Goal ▸ Rewrite the lines from the one containing "Here is an image." through the end of the items, both included, swapping "Subject" for "Organ" and leaving everything else unchanged.

++++++++

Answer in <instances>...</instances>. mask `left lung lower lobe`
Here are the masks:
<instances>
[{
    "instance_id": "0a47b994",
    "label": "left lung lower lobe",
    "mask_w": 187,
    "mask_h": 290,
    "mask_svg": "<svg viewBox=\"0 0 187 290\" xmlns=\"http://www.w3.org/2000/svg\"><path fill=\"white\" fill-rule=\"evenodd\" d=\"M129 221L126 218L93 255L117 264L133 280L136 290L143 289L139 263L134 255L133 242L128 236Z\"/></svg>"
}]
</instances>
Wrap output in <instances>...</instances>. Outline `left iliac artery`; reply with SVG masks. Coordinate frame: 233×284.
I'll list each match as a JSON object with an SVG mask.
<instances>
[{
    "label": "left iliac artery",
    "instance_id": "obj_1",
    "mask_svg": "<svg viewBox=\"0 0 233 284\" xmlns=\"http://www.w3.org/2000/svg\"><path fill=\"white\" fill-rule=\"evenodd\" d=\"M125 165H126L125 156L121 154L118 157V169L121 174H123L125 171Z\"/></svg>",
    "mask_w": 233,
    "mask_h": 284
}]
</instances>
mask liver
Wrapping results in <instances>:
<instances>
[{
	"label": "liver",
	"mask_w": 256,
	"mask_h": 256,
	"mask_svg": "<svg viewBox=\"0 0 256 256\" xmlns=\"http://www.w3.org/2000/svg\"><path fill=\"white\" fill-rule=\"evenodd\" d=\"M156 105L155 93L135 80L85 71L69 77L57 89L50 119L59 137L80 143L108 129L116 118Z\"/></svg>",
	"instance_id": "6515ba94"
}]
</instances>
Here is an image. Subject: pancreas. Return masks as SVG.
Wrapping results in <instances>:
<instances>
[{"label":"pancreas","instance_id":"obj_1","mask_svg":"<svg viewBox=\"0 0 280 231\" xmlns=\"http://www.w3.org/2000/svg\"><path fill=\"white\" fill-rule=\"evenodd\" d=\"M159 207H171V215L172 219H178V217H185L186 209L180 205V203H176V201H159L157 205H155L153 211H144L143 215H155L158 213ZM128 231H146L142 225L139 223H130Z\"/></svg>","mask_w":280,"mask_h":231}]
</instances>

++++++++

Full solution ▸
Here is an image. Organ: pancreas. Return masks as SVG.
Wrapping results in <instances>:
<instances>
[{"label":"pancreas","instance_id":"obj_1","mask_svg":"<svg viewBox=\"0 0 280 231\" xmlns=\"http://www.w3.org/2000/svg\"><path fill=\"white\" fill-rule=\"evenodd\" d=\"M159 207H171V215L172 219H178V217H185L186 209L180 205V203H176V201H159L157 205H155L153 211H144L143 215H155L158 213ZM128 231H146L142 225L139 223H130Z\"/></svg>","mask_w":280,"mask_h":231}]
</instances>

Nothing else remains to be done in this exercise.